Required work:
1 – Please say whether each statement below agrees with the power factor correction thread, answering yes or no and quoting the deciding words. (a) The inductor current is controlled with a peak current mode scheme. (b) The current sensor sits before the inductor. (c) The system is built on an STM32-nucleo-f303re.
2 – Extend the power factor correction thread, picking up after its final sentence.

Passage for review:

Active Power Factor Correction

Thread Starter


Joined Nov 23, 2021
Hello one and all!

I have been tasked to design and implement a APFC system using a boost converter. The circuit design is as follows:
Open Loop Boost Converter.png

I have decided to implement the system using a STM32-nucleo-f303re. Now for APFC algorithm itself I have decided to go with an Average Current Mode implementation to control the inductor current. Therefore, I have decided to implement 2 voltage sensors (one on the input and another on the output) and a current sensor before the inductor. Initially I had large problems when it came to the physical tuning of the system in code, due to the fact that I had a very messy and noisy signal to track. As can be seen in the following pictures.
The following picture is the Inductor current (blue) w.r.t current sensor (yellow)Inductor current wrt current sensor.png

The following picture is the full wave rectified signal (blue) w.r.t input voltage sensor (yellow)

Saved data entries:
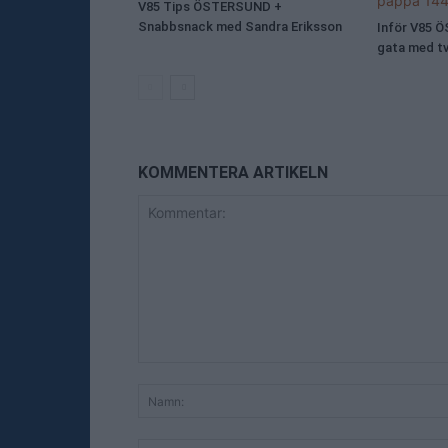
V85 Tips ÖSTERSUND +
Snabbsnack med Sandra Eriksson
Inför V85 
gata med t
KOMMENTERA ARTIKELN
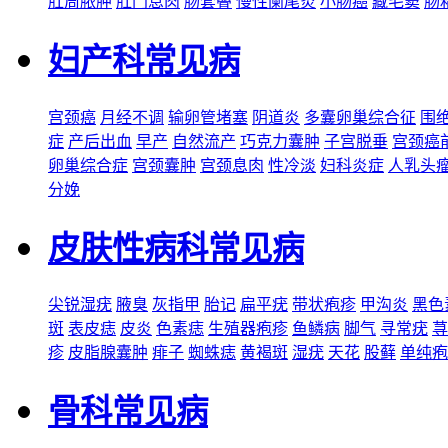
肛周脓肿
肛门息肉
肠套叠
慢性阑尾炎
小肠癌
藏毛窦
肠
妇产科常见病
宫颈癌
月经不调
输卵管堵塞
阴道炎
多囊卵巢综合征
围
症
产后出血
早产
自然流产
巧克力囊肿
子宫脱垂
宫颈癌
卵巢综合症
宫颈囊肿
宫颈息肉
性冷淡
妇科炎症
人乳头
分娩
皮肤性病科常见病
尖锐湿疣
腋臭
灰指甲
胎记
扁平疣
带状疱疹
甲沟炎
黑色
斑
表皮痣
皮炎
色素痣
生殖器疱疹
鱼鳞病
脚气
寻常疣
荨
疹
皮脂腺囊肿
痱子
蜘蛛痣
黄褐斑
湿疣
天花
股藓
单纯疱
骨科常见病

Answers by task:
1 –
(a) No: "I have decided to go with an Average Current Mode implementation to control the inductor current."
(b) Yes: "a current sensor before the inductor."
(c) Yes: "I have decided to implement the system using a STM32-nucleo-f303re."

2 –
Full-wave rectified w.r.t input voltage sensor.png

As i tried to read these noisy signals in the ADC of my micro-controller, I could not get a stable enough reading to tune the sensors w.r.t to the mean voltage and current. I then decided to apply digital filter technique that made use of a weighted average filter (that averaged out 200 samples) and a low-pass filter (cut-off frequency of 150Hz). This was able to get my ADC values stable enough for tuning with only about a 1V difference from the actual measured signal. Now that I have successfully tuned my sensors to be able to sense the actual mean voltage and current signal, I seem to have a slight confusion. Now for an APFC system to work the inductor current would be required to emulate a scaled down version of the input rectified signal, in other words the inductor current would need to copy the shape of a scaled down full-wave rectified signal. So my question to my fellow competent engineers is, is there a way to digitally verify if the shape of the input voltage sensor matches that of the full-wave rectified signal and if the input current sensor matches that of the waveform as shown above? Your help in this matter will be highly appreciated.


Joined May 16, 2022
Hello, you do not state what your sensors are ?
It seems strange to me that the proportion of noise on the sensor output massively exceeds that on it's input!
Also the noise appears to be impulse in nature so you would be better to use an impulse noise type filter rather than an average filter that may introduce excessive delays.
Something I have also found useful is to use a DAC to reproduce what the micro is actually seeing as sometimes the results can be quite surprising :)